On December 12, 1910, Honorable Chief Danieles Kubuwaje Olumofin was born. In addition to serving as the Western Region’s Minister of Education, he was a member of Nigeria’s first parliament and its Minister of Economic Planning. DK Olumofin, a native of Ondo State, was employed by Shell Oil Company in the 1940s and was a member and leader of the National Council of Nigeria and the Cameroons (NCNC). He started getting involved in politics around the late 1940s. He had notable relationships with a number of well-known people, including Oba CD Akran, Tos Benson, Adegoke Adelabu (also known as Penkelemess), Kola Balogun, and Chief Remilekun Fani-Kayode (also known as Fani-Power). He peaked as a senior cabinet member in the Western Region at the age of 52, marking the pinnacle of his political career.
He was from a prominent Yoruba aristocratic family in Ondo State, but he sided with the NCNC and the Zik Movement rather than the Action Group, which was primarily made up of Yoruba people.
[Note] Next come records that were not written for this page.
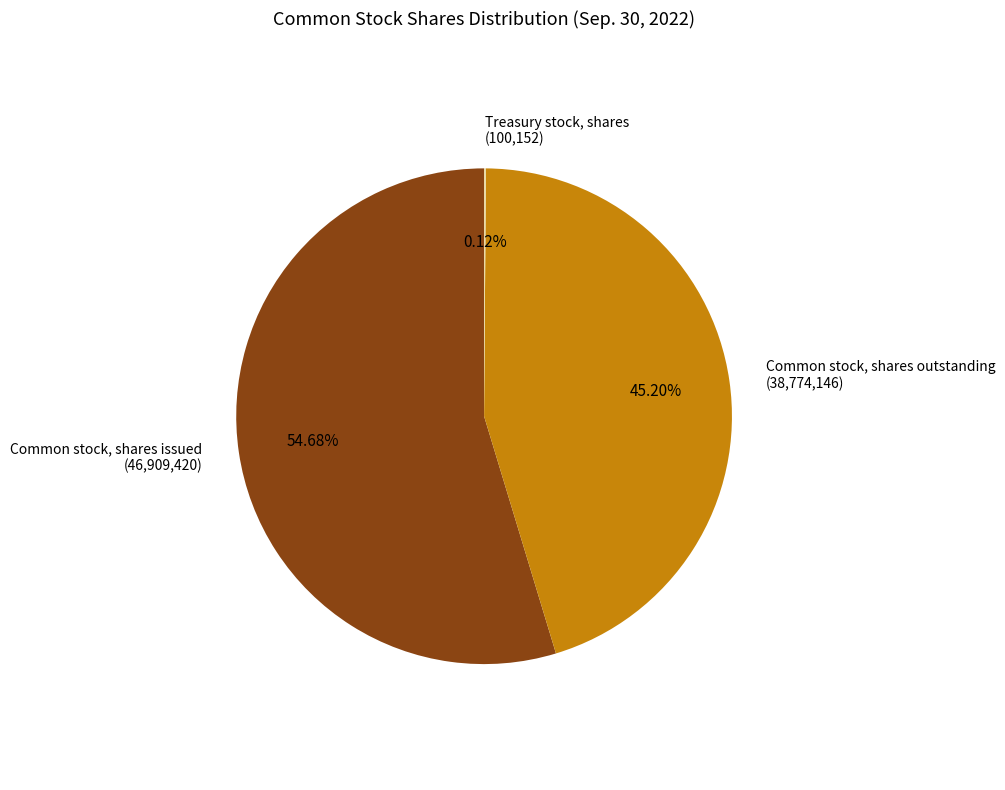

Is there any slice that represents more than half of the pie?

Yes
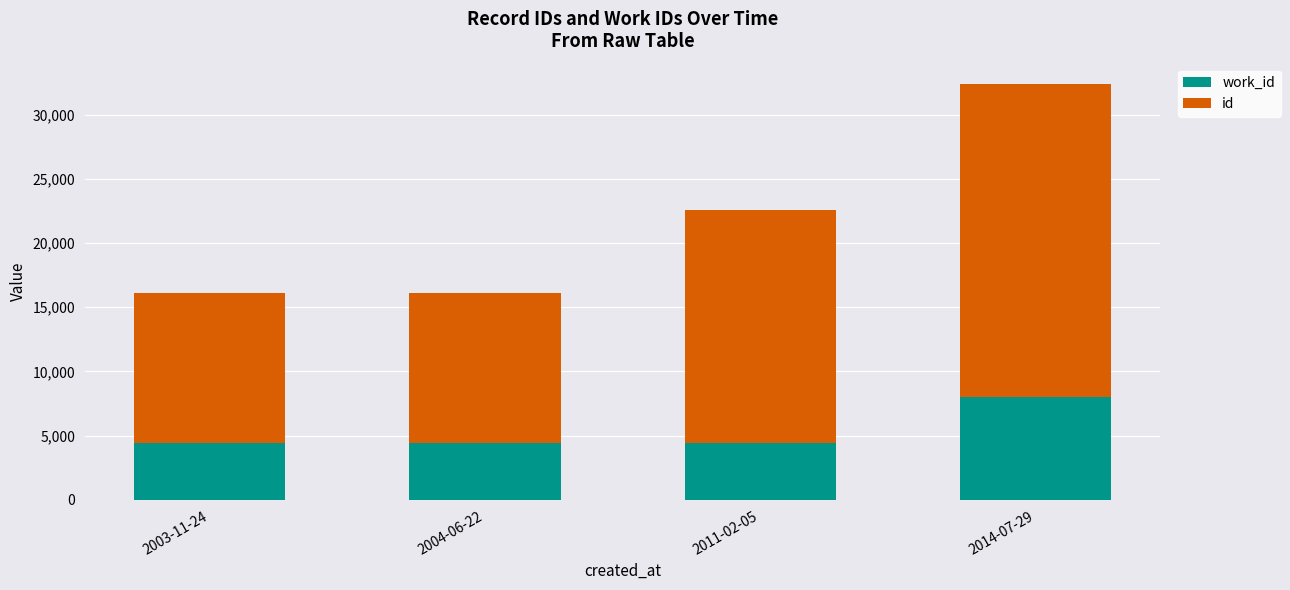

Does the chart contain stacked bars?

Yes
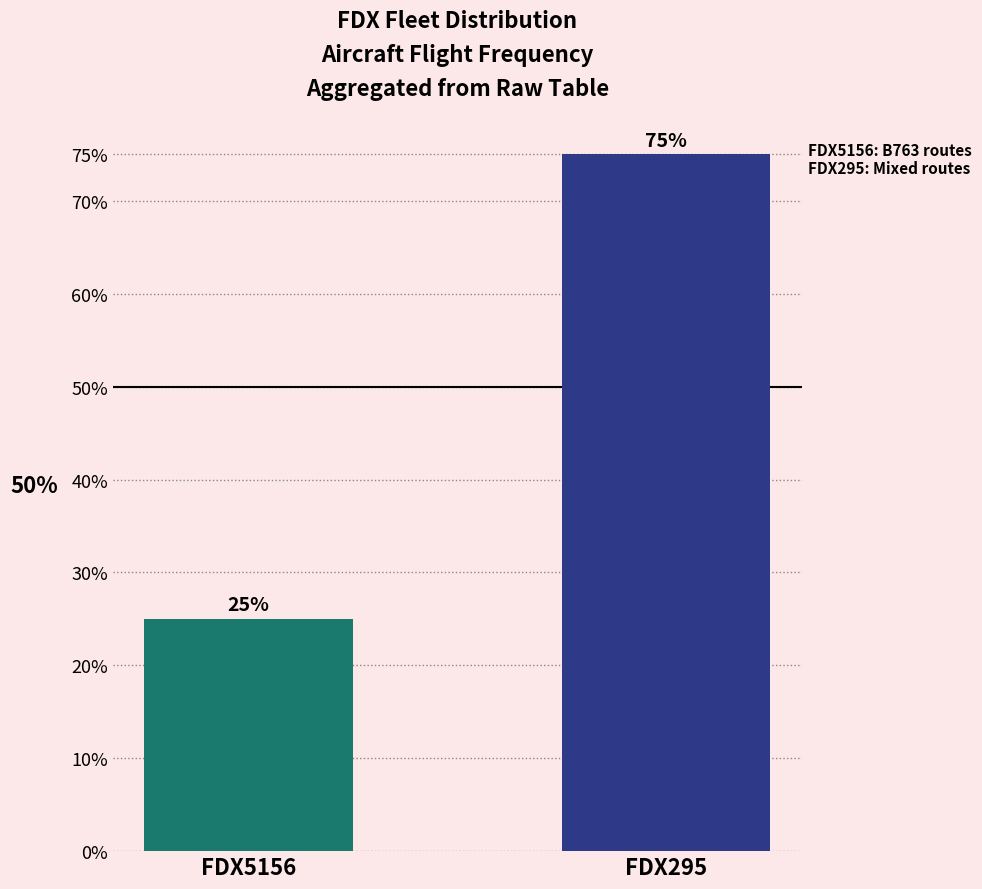

List the labels in order of value, smallest first.

FDX5156, FDX295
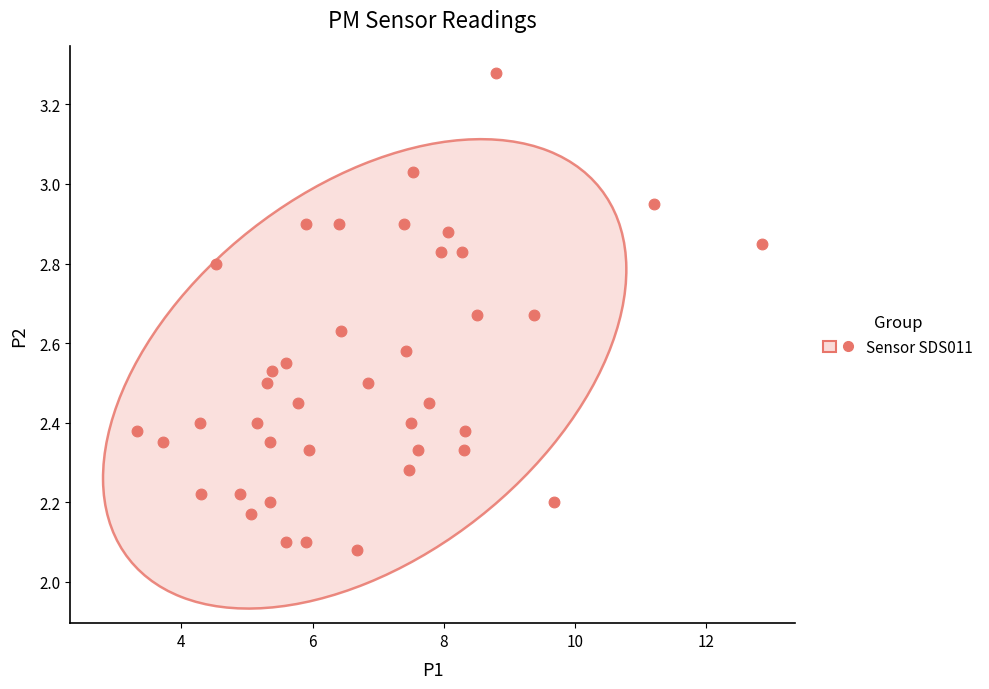

What is the range of X values (max minus min)?

9.5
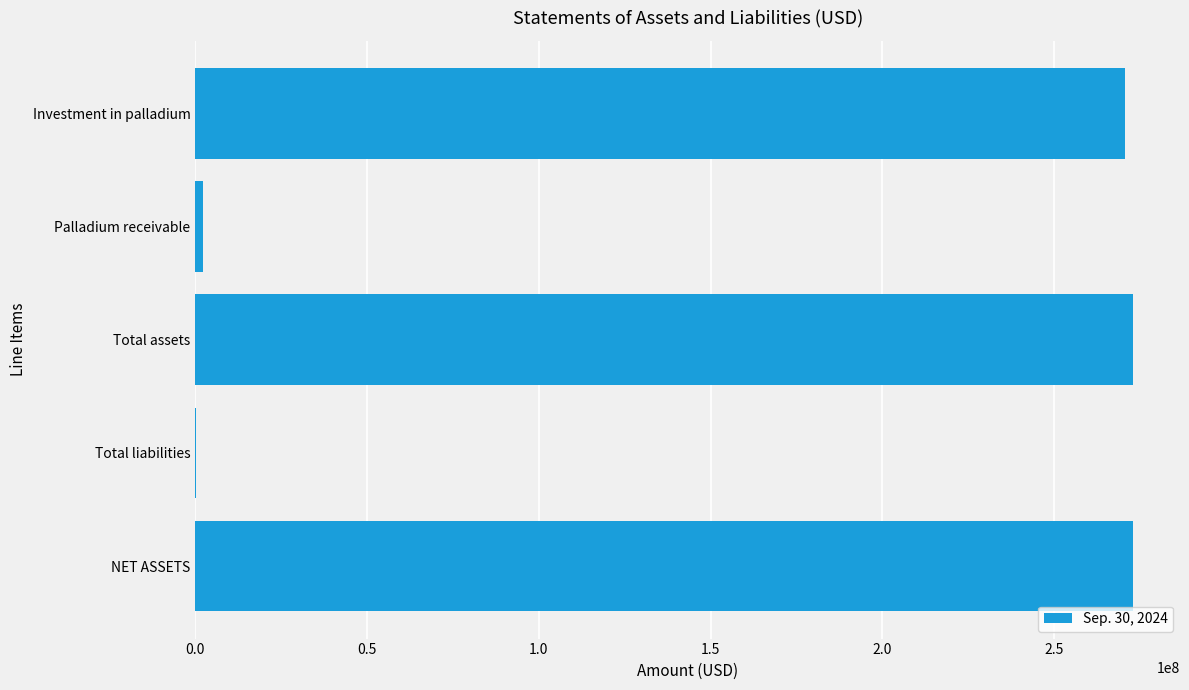

Which has a higher value, NET ASSETS or Palladium receivable?

NET ASSETS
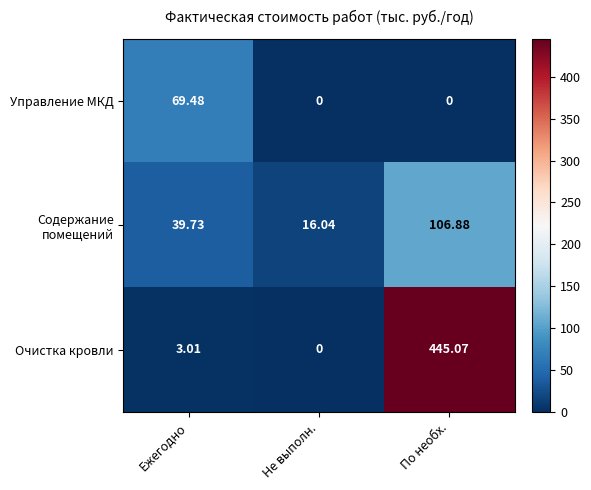

At which label does Очистка кровли reach its minimum?

Не выполн.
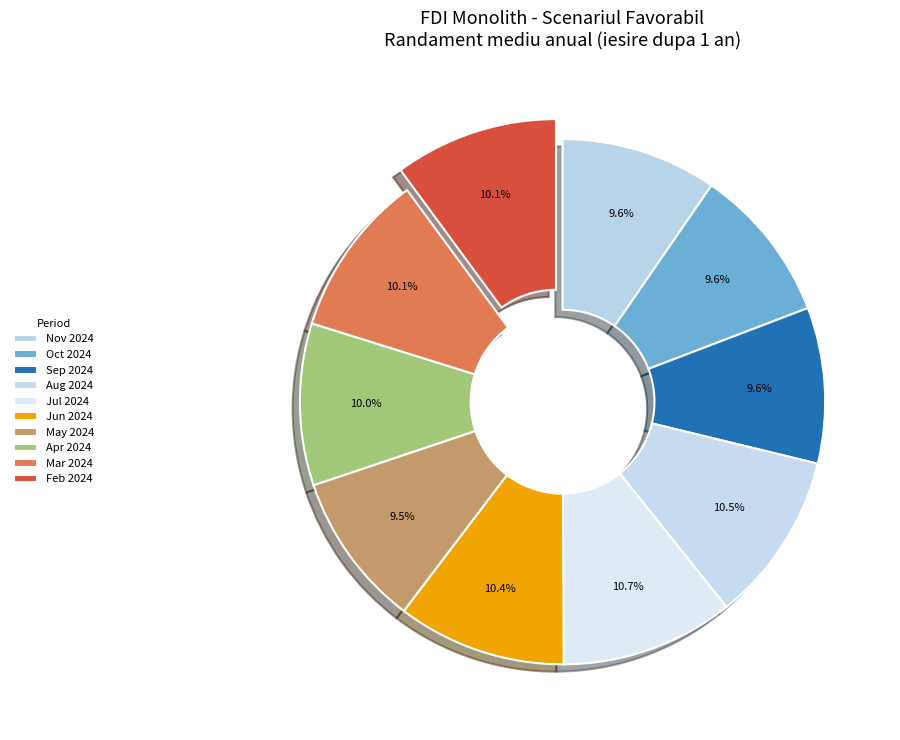

How many slices are in this pie chart?

10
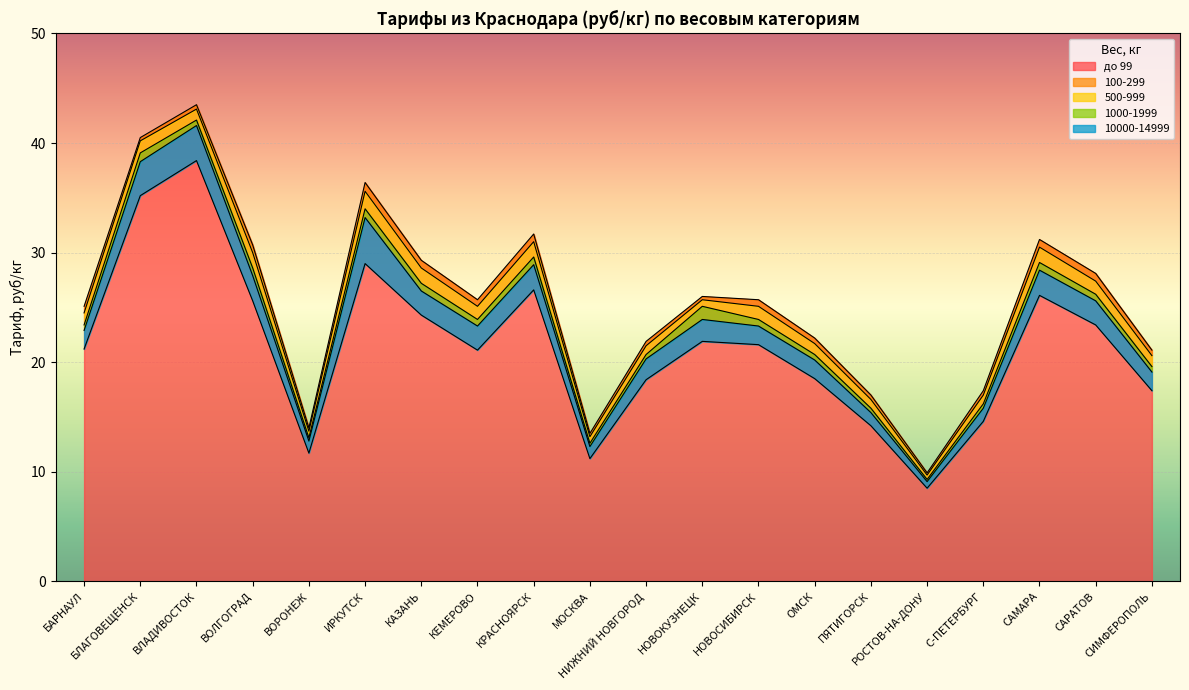

How many interior local peaks does the 10000-14999 series have?

5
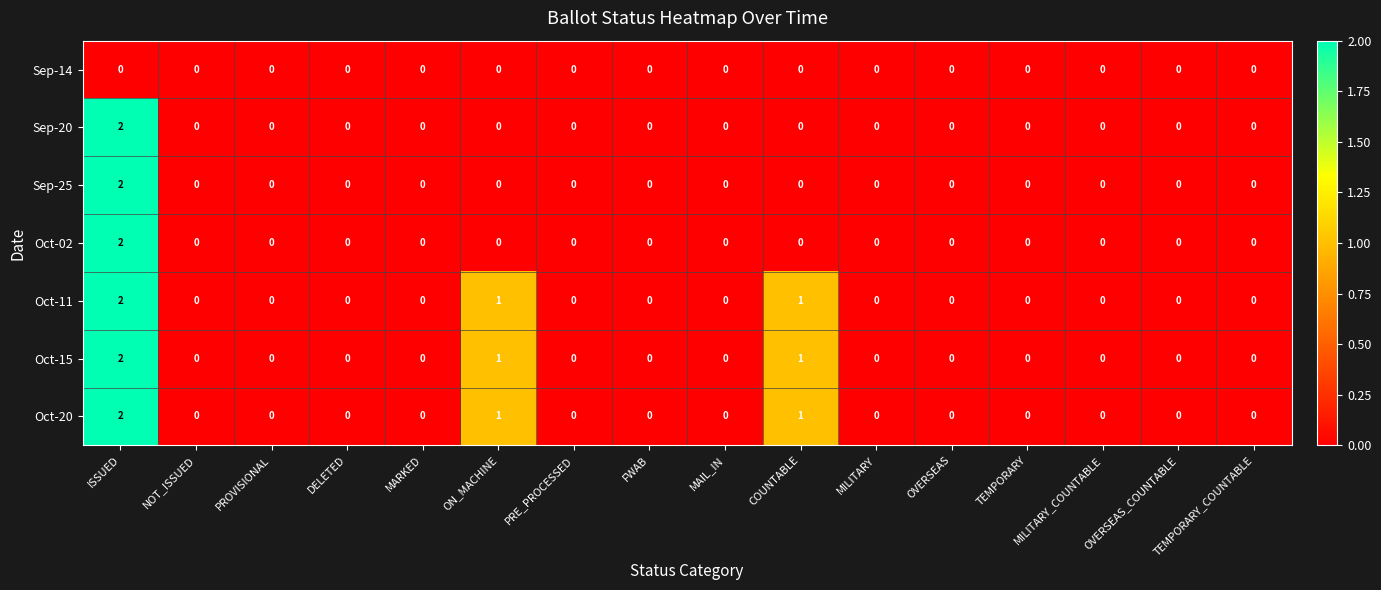

Is it true that Sep-14 equals 0 at ON_MACHINE?

True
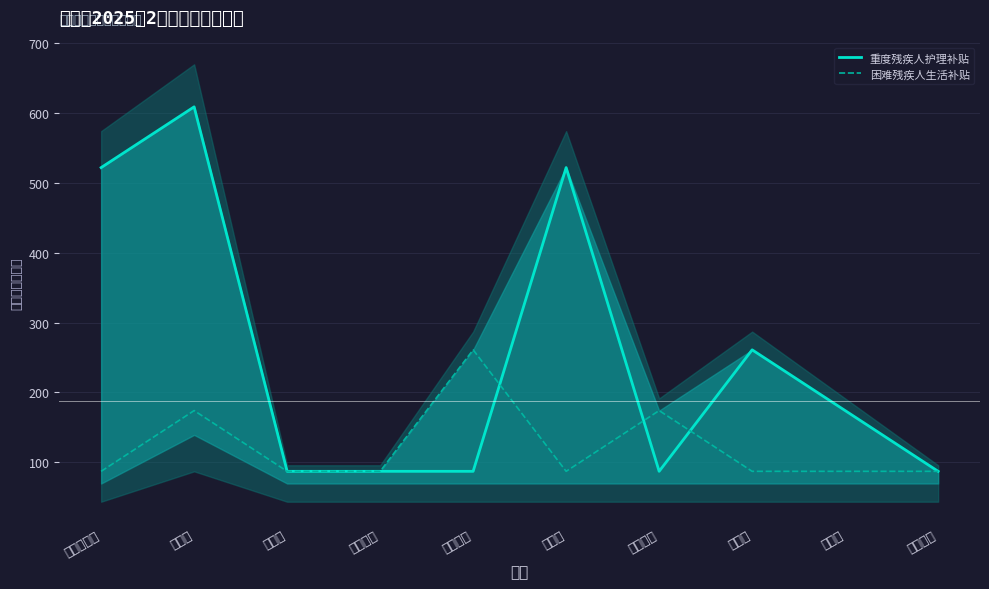

Rank the series by their average value, from highest to lowest.

重度残疾人护理补贴, 困难残疾人生活补贴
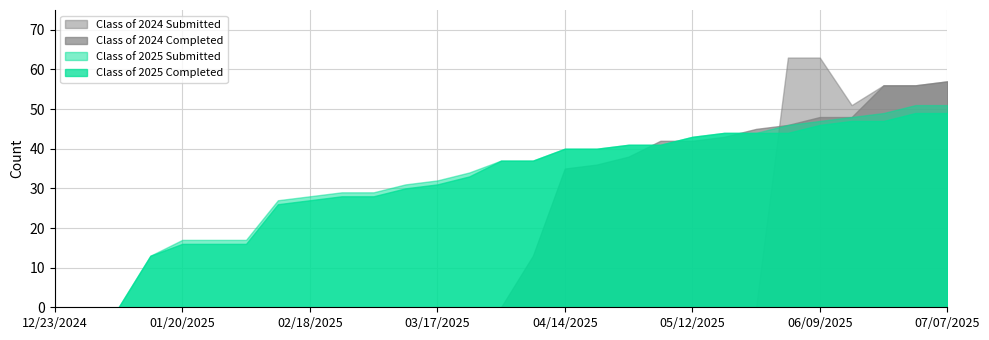

Which series has the largest total across all categories?

Class of 2025 Submitted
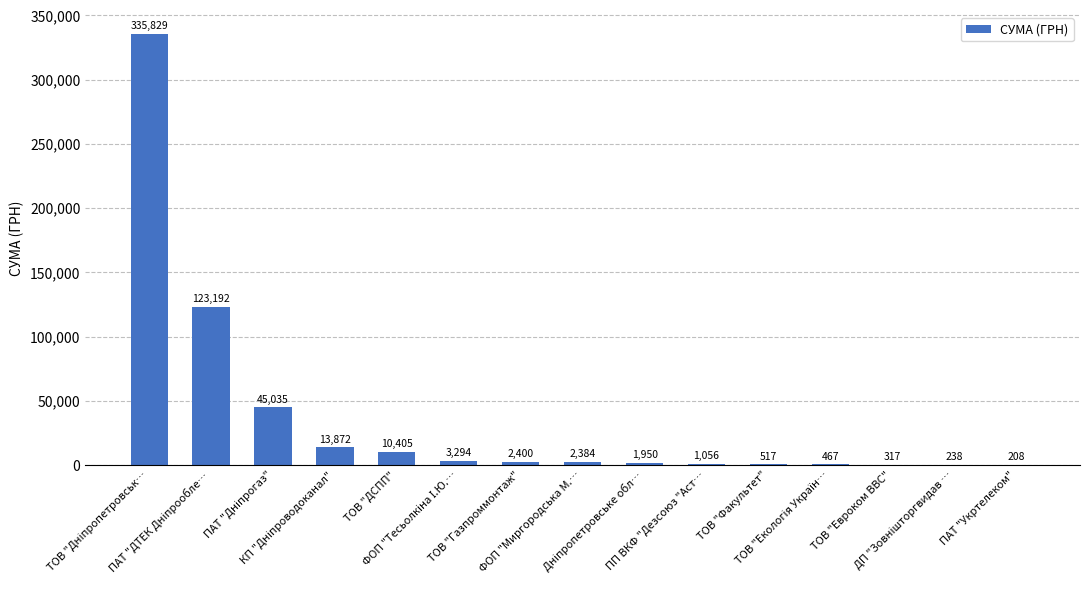

Count the number of data series in this chart.

1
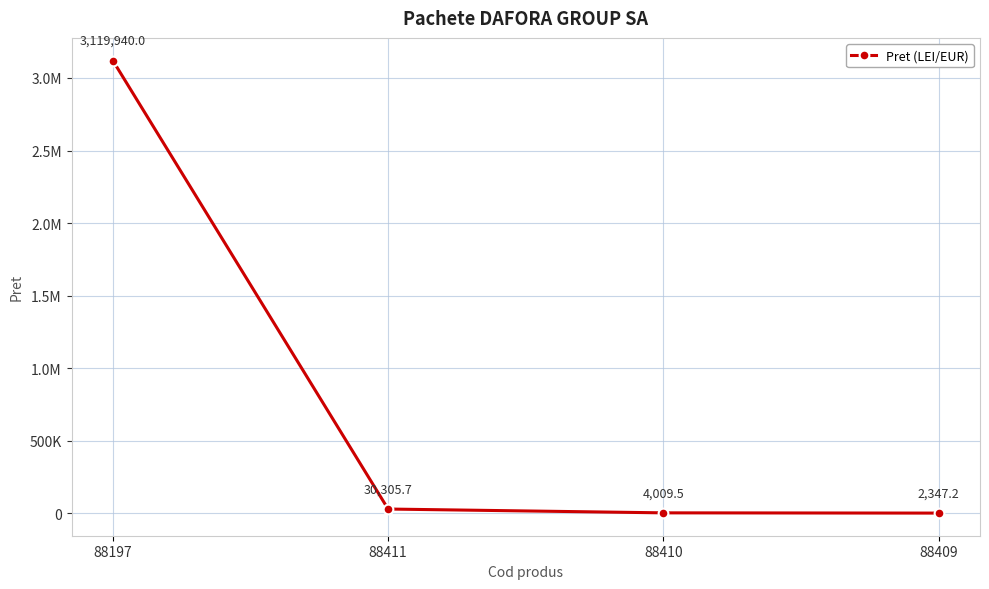

At which label is the value closest to 1561143?

88411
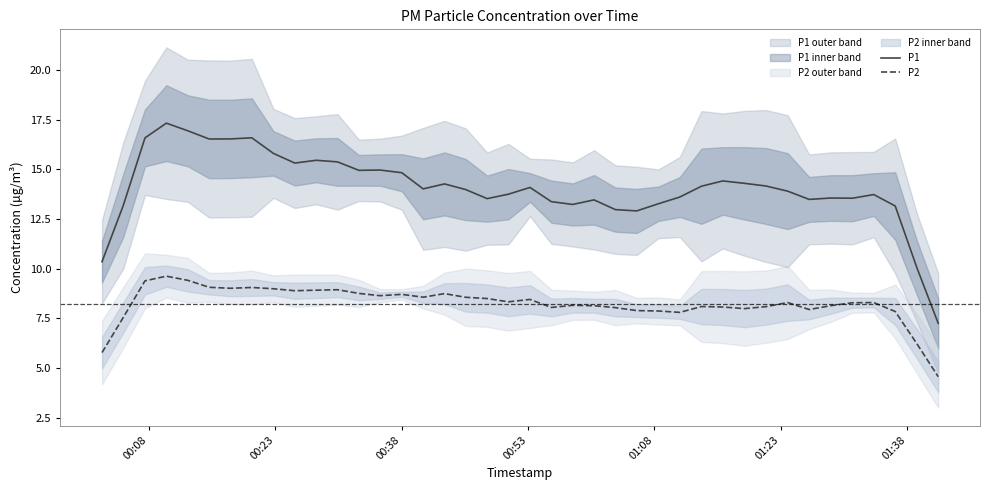

True or false: P2 and P1 intersect in this chart.

False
He became one of the most influential political personalities in the Western Region and actively participated in the resistance. Olumofin saw then-Premier Samuel Ladoke Akintola assassinated and experienced a near-death experience. He described the intense gunfire that broke out between the Premier and the coup plotters that night, which finally resulted in Akintola’s death.
The First Republic came to an end when he and other senior government leaders were jailed. For many influential politicians of the era, the military takeover that brought down the First Republic also signaled the end of an era. During the late 1940s and early 1950s, Mr. DK Olumofin, a member of the NCNC, was especially critical of the colonial authority.
He was known as “DK Gwandu” because of his fervent essays criticizing the Emir of Gwandu and Sir John Ranking, the Governor-General of the Western Region. He was known as a fiery politician in high political circles and was a talented writer and speaker of Latin.